但多看一看、多聊几句话,总没人管得着吧?说不定还能占到些男人们都懂的小便宜。
前院的闫解成,自从贾东旭去世后,来中院的次数明显多了,嘴上说是“串门”,眼神却总往贾家瞟;后院的许大茂自己,每次路过中院不也得特意看上几眼?还有中院的傻柱,更是厚脸皮,每天从厂里带回来的饭盒,十次有八次都送到贾家,不就是想跟秦淮茹多聊几句、多看她几眼吗?院子里几个半大的小伙子,也总爱偷偷打量秦淮茹。
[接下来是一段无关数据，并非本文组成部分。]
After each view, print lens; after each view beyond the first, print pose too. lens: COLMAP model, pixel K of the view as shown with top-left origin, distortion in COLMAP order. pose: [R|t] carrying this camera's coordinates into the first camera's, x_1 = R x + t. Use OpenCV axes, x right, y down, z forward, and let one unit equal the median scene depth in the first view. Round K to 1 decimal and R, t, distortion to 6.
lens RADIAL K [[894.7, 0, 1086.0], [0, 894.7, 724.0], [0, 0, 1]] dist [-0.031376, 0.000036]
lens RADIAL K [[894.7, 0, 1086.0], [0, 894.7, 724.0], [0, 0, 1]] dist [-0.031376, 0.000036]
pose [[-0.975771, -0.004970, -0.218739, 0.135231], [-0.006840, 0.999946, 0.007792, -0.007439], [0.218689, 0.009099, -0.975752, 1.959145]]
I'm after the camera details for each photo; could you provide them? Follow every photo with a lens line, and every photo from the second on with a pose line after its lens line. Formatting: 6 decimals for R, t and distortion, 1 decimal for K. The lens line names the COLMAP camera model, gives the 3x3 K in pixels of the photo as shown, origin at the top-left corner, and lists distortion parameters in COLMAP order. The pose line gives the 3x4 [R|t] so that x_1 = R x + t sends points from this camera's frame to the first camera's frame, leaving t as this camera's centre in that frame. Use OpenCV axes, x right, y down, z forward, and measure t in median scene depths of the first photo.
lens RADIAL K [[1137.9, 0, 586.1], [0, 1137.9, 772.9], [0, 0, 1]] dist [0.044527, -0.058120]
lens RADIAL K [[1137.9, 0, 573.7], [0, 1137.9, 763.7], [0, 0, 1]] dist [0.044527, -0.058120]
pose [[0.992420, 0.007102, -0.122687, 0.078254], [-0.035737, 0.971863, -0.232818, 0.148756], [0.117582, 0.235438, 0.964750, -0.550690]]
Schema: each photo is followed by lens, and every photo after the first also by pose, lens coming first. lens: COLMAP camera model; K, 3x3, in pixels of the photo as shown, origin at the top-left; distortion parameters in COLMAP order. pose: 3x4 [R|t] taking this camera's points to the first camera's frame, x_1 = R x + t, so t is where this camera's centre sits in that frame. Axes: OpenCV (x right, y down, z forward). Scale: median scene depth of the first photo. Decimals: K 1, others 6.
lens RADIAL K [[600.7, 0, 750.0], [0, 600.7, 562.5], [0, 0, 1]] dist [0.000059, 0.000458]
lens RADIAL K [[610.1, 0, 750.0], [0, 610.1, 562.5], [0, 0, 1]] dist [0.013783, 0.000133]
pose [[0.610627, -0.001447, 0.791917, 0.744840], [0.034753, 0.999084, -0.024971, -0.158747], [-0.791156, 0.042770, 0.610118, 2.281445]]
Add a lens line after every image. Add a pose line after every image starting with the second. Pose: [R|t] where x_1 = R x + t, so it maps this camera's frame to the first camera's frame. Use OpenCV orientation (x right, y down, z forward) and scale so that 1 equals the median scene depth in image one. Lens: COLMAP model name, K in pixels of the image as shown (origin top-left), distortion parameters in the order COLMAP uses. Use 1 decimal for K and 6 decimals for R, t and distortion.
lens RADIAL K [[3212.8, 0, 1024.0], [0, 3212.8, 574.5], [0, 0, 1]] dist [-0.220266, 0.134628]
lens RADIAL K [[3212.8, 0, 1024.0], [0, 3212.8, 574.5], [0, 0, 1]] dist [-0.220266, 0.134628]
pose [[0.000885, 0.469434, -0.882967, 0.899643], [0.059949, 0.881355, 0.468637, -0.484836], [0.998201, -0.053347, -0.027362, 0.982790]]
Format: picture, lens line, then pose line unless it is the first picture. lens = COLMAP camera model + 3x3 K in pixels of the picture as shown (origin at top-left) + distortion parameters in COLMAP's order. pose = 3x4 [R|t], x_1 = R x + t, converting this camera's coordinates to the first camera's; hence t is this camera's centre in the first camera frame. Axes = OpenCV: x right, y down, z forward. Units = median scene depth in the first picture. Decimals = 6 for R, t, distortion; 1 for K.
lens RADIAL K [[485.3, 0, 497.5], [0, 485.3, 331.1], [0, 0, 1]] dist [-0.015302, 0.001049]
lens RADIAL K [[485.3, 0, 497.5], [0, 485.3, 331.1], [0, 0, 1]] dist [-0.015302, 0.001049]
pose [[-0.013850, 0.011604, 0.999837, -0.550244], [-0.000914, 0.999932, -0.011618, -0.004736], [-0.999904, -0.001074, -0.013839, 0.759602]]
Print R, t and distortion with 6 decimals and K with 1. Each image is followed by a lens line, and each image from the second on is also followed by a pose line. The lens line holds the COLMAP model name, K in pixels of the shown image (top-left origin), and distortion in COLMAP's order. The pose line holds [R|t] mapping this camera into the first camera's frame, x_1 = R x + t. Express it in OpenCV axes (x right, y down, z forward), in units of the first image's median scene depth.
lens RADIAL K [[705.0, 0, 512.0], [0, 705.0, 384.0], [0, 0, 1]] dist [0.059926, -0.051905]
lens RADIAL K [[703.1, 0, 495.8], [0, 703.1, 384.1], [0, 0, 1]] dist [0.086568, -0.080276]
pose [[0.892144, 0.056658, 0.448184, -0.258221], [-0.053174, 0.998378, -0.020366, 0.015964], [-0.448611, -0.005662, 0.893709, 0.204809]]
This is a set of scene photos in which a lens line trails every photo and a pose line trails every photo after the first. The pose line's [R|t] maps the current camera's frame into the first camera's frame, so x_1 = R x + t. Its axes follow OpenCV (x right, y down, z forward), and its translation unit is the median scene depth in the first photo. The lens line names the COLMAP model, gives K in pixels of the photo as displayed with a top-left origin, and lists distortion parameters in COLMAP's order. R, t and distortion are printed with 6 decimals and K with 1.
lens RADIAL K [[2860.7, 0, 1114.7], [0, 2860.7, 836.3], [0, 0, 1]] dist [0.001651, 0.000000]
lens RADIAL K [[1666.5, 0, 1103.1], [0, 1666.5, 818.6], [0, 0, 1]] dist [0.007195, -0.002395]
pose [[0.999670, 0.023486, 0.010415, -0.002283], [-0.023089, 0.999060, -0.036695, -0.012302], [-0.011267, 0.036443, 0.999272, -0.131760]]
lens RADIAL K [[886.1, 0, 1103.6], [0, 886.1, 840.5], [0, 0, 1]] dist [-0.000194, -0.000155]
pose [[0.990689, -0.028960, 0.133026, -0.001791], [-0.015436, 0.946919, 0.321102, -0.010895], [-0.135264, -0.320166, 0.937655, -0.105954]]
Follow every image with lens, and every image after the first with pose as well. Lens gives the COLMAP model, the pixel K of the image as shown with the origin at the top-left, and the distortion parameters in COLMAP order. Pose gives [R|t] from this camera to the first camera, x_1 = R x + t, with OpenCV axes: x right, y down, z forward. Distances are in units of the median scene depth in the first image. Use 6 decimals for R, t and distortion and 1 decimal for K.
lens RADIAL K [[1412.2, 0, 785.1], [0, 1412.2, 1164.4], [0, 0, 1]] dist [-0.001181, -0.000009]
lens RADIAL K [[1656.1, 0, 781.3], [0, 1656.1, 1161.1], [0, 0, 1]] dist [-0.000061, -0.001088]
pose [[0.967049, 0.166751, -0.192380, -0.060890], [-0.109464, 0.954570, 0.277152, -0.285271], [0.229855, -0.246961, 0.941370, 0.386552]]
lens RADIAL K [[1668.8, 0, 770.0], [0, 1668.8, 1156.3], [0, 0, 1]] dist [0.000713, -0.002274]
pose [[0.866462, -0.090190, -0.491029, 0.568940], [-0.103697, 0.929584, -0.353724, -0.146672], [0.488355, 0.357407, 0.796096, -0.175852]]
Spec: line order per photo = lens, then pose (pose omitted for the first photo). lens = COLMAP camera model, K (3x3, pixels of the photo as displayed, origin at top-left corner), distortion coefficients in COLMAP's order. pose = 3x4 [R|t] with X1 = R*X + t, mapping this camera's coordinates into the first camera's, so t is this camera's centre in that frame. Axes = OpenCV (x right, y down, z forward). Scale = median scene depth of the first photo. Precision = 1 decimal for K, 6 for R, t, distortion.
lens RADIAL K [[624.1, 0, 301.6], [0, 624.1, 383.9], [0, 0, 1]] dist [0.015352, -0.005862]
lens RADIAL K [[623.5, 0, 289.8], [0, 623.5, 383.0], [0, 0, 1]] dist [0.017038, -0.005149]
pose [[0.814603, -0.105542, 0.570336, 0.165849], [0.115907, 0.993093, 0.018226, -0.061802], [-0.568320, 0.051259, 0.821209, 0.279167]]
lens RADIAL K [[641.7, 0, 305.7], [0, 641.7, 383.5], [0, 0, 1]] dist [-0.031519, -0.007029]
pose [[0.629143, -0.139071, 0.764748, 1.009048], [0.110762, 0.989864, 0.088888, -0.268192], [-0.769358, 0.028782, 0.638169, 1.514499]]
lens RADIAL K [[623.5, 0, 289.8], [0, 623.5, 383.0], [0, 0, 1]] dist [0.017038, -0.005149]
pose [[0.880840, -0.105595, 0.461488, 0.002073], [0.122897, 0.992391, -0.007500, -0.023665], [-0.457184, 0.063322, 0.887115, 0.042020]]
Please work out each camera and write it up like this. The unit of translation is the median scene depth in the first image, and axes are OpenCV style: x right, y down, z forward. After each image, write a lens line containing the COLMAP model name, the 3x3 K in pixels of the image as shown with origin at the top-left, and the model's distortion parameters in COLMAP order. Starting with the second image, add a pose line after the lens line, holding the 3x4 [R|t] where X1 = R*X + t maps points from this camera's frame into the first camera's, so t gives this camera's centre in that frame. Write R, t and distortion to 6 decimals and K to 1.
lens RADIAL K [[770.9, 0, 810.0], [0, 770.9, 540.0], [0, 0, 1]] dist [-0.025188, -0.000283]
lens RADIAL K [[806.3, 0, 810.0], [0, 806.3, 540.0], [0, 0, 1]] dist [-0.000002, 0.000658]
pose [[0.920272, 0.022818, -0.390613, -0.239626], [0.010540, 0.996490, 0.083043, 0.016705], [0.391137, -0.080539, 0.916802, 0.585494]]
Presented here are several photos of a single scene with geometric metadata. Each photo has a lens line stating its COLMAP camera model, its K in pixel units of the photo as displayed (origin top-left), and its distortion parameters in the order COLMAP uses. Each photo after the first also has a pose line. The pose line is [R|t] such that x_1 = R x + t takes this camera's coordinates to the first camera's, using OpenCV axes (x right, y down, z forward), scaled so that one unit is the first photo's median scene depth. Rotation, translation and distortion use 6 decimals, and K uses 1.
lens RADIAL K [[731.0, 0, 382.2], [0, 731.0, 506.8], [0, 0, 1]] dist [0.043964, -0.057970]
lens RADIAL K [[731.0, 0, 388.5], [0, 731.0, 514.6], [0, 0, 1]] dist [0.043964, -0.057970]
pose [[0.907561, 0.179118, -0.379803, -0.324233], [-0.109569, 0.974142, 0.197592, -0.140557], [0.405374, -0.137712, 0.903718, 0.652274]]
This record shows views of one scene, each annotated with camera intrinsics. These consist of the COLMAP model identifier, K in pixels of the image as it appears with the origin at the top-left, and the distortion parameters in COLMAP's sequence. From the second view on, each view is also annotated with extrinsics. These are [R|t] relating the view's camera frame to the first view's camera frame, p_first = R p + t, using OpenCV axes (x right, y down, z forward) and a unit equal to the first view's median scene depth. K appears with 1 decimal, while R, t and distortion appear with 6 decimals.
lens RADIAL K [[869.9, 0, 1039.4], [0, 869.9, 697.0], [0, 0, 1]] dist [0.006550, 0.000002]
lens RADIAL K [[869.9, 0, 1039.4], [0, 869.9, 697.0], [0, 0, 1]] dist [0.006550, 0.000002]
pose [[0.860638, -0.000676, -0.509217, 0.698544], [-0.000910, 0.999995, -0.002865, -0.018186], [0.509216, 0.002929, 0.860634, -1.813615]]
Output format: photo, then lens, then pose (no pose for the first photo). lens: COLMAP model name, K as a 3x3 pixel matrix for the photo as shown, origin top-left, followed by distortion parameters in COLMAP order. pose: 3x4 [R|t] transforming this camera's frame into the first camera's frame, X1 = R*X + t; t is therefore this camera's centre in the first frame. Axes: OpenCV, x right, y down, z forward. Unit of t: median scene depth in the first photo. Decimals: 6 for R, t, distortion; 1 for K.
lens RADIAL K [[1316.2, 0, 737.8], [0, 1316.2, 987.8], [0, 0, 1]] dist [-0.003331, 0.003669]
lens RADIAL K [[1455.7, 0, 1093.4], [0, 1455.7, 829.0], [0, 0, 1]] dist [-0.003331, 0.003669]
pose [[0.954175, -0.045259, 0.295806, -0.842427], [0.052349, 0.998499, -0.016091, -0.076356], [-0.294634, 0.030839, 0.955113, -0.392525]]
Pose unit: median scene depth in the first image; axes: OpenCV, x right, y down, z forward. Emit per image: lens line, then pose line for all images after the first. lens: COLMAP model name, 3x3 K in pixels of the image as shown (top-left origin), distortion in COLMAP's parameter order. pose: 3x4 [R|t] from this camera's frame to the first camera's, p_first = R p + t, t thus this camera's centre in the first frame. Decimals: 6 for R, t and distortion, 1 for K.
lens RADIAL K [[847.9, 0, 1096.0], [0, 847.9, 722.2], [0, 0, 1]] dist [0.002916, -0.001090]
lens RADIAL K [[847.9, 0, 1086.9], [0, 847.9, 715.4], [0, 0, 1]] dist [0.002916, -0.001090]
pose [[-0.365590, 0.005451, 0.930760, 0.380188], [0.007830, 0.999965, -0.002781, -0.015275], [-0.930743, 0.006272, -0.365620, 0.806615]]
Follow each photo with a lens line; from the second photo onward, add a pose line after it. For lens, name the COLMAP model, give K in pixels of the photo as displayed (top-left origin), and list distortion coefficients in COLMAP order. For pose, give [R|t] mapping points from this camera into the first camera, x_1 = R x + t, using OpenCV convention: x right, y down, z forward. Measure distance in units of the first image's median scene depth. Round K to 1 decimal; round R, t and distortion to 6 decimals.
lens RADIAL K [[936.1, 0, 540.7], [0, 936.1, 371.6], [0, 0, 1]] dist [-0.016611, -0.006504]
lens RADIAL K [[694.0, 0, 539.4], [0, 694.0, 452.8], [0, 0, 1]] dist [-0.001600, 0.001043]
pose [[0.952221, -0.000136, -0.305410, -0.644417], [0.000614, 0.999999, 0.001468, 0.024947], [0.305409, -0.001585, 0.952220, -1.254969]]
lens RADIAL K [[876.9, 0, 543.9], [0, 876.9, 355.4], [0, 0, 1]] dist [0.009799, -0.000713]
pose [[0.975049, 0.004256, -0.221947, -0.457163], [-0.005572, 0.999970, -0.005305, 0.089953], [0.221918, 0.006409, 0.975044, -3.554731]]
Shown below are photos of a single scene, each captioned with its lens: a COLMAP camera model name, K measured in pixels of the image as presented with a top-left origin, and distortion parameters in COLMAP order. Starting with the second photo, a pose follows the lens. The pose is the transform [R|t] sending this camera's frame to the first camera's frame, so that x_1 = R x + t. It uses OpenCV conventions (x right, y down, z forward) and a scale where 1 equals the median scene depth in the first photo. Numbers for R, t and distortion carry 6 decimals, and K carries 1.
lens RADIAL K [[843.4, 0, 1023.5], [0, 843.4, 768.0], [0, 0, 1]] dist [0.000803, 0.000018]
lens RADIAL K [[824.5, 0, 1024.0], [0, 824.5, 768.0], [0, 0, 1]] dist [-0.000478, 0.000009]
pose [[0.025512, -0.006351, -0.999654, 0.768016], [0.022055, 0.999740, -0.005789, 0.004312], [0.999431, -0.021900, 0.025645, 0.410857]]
此时,贾家房门敞开着,秦淮茹抱着孩子坐在门口的小马扎上乘凉。
她背对着院门,上身微微前倾,正低着头给孩子喂奶。
午后的阳光斜斜洒在她身上,勾勒出纤细的腰肢和圆润的肩头,背影曲线玲珑,透着一股难以言喻的诱惑力,看得许大茂心里痒痒的,酒劲似乎更上头了。
他脚步踉跄地凑过去,想上前搭话。
秦淮茹听到身后有动静,下意识地侧过身子回头查看。
这一侧身,她胸前的衣襟微微松开,一片耀眼的白皙毫无防备地闯入许大茂的视线。
许大茂瞬间看呆了——活了二十多年,他还是第一次见到这样的情景。
嘴里叼着的兰花掉在地上,他全然没有察觉,只觉得鼻腔一热,两道鲜红的鼻血“唰”地流了下来,滴在军绿色的裤子上,浸湿出一块痕迹。
秦淮茹瞥见他这副模样,又低头看了看自己敞开的衣襟,脸“唰”地一下红了,连忙转过身,慌乱地拢紧衣服。
许大茂像是着了魔,醉醺醺的眼里只剩下那抹晃眼的白皙,嘴里喃喃自语:“真白……真好看……”
一边说着,一边又往前凑了两步,满身酒气直往秦淮茹身上飘。
秦淮茹能感觉到他越来越近的气息,回头一看,只见许大茂眼神直勾勾地盯着自己的胸前,呼吸粗重,那模样竟像是要跟怀里的孩子抢奶吃。
她被吓了一跳,尖叫道:“啊——许大茂!你想死啊!”
屋里,贾张氏正坐在炕边纳鞋底,听到儿媳妇的尖叫声,连忙扔下针线跑了出来。
一出门,就看见许大茂醉醺醺地往秦淮茹身前凑,眼神直勾勾的,明显起了色心,而秦淮茹满脸通红,紧紧抱着孩子往后退缩——这场景,用脚指头想也知道发生了什么!
“我打死你这个臭流氓!”贾张氏勃然大怒,抓起手里的鞋底,朝着许大茂的脸就打了过去。
“啪”的一声脆响,鞋底带着力道抽在他的脸颊上,火辣辣地疼。
这一下,把许大茂的酒气抽醒了大半。
他疼得“哎哟”叫了一声,脑子瞬间清醒不少,看着怒气冲冲的贾张氏和满脸慌张的秦淮茹,顿时知道自己闯祸了,转身就想跑。
可贾张氏哪里肯放过他,一把揪住他的衣襟,使劲往后一拽,扯着嗓子大喊:“耍流氓啊!大家快来看啊!许大茂耍流氓啊!光天化日之下欺负我们孤儿寡母……”
“误会!贾大妈,这是误会!”许大茂急得满头大汗,拼命想挣脱,但贾张氏抓得死死的,尤其是那只手还拽着他的裤子,力道大得惊人。